◆ 原文抜粋 ◆
- - - - - - -
’14年には市場経済効果が1,100億円を超え、バレンタインを抜く国民的イベントに“化けていた”ハロウィン。今では10月に入った途端、街はおばけカボチャのオブジェで埋めつくされ、月末には仮装した人が街にあふれるのが日本の秋の風物詩となっている。
もともとハロウィンは古代ケルト人の収穫祭と悪魔払いの祭り。10月31日は彼らにとって大みそかのような特別な日で、魔女がやってきたときに、仲間と思わせて魂を取られないために仮装する。
日本では’80年代初めにキデイランド原宿店で仮装パーティが行われ、’97年からは神奈川県川崎市でパレード、そして東京ディズニーランドでイベントがスタートし、徐々に浸透していった。
「われわれが『カワサキ ハロウィン』を立ち上げた20年前には、商店街や企業を回っても、『ハロウィンって何ですか?』という感じでした。まさか、こんな大きなお祭りになるとは……」
そう語るのは、「カワサキ ハロウィン」の総合プロデュースを行うチッタエンタテインメント・プロモーション本部長で、カワハロの1回目から関わってきた土岐一利さん(53)。そもそもカワハロのきっかけは、シネマコンプレックス(※複合映画館)・チネチッタの10周年記念で、「何かイベントをやろう」ということだった。
「そこで出たアイデアの1つがハロウィンでした。映画興行では秋は大作も少なく、手薄になりがちだったので、最初はホラー映画特集でもやろうと考えていました。そこに、ちょうどレイブははやっていて、2つを結びつけたらおもしろいのではとなったんです」(土岐さん・以下同)
レイブとは、ヨーロッパ発の、野外で大音量の音楽を楽しみ踊るイベント。
「DJを先頭に、テクノミュージックでダンスしながらハロウィンパレードをしようと計画しました。本来は、過激なノリの企画でのスタートだったんです」
- - - - - - -
◆ 記録 ◆
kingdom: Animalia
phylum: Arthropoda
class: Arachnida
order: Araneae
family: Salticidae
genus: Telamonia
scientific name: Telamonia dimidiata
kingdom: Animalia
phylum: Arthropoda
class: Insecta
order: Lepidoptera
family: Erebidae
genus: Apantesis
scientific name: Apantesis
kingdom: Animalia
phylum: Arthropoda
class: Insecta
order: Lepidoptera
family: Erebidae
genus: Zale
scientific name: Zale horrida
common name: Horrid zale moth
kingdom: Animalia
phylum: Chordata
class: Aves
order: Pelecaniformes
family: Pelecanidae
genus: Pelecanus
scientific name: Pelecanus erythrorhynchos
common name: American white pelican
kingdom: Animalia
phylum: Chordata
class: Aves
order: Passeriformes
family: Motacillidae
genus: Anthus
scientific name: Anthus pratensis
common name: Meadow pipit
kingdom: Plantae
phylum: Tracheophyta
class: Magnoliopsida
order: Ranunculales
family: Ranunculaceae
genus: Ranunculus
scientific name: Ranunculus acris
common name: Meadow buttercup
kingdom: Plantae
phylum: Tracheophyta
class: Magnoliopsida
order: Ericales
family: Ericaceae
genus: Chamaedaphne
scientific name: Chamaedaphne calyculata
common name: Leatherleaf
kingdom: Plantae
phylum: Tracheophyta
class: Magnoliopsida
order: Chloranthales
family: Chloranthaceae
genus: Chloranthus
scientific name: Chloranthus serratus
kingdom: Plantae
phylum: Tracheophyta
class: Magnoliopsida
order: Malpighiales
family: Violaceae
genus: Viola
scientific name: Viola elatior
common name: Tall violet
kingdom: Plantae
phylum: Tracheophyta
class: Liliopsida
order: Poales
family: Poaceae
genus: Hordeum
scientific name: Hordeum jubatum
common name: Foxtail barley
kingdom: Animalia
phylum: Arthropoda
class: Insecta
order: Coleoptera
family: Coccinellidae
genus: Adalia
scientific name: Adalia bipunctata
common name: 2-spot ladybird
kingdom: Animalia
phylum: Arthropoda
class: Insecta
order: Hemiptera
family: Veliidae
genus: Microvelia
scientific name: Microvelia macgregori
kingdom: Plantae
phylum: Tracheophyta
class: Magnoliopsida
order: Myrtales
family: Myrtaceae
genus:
- - - - - - -
◆ 課題一覧 ◆
a: ハロウィンの文章を、一字一句変えずに全文そのまま再現すること。
b: 記録のうち、語「common」を含む行をすべて列挙すること。大文字と小文字は区別する。
ハロウィンの文章と記録は、それぞれ独立した資料である。

◆ 課題別の出力 ◆
a:
’14年には市場経済効果が1,100億円を超え、バレンタインを抜く国民的イベントに“化けていた”ハロウィン。今では10月に入った途端、街はおばけカボチャのオブジェで埋めつくされ、月末には仮装した人が街にあふれるのが日本の秋の風物詩となっている。
もともとハロウィンは古代ケルト人の収穫祭と悪魔払いの祭り。10月31日は彼らにとって大みそかのような特別な日で、魔女がやってきたときに、仲間と思わせて魂を取られないために仮装する。
日本では’80年代初めにキデイランド原宿店で仮装パーティが行われ、’97年からは神奈川県川崎市でパレード、そして東京ディズニーランドでイベントがスタートし、徐々に浸透していった。
「われわれが『カワサキ ハロウィン』を立ち上げた20年前には、商店街や企業を回っても、『ハロウィンって何ですか?』という感じでした。まさか、こんな大きなお祭りになるとは……」
そう語るのは、「カワサキ ハロウィン」の総合プロデュースを行うチッタエンタテインメント・プロモーション本部長で、カワハロの1回目から関わってきた土岐一利さん(53)。そもそもカワハロのきっかけは、シネマコンプレックス(※複合映画館)・チネチッタの10周年記念で、「何かイベントをやろう」ということだった。
「そこで出たアイデアの1つがハロウィンでした。映画興行では秋は大作も少なく、手薄になりがちだったので、最初はホラー映画特集でもやろうと考えていました。そこに、ちょうどレイブははやっていて、2つを結びつけたらおもしろいのではとなったんです」(土岐さん・以下同)
レイブとは、ヨーロッパ発の、野外で大音量の音楽を楽しみ踊るイベント。
「DJを先頭に、テクノミュージックでダンスしながらハロウィンパレードをしようと計画しました。本来は、過激なノリの企画でのスタートだったんです」

b:
common name: Horrid zale moth
common name: American white pelican
common name: Meadow pipit
common name: Meadow buttercup
common name: Leatherleaf
common name: Tall violet
common name: Foxtail barley
common name: 2-spot ladybird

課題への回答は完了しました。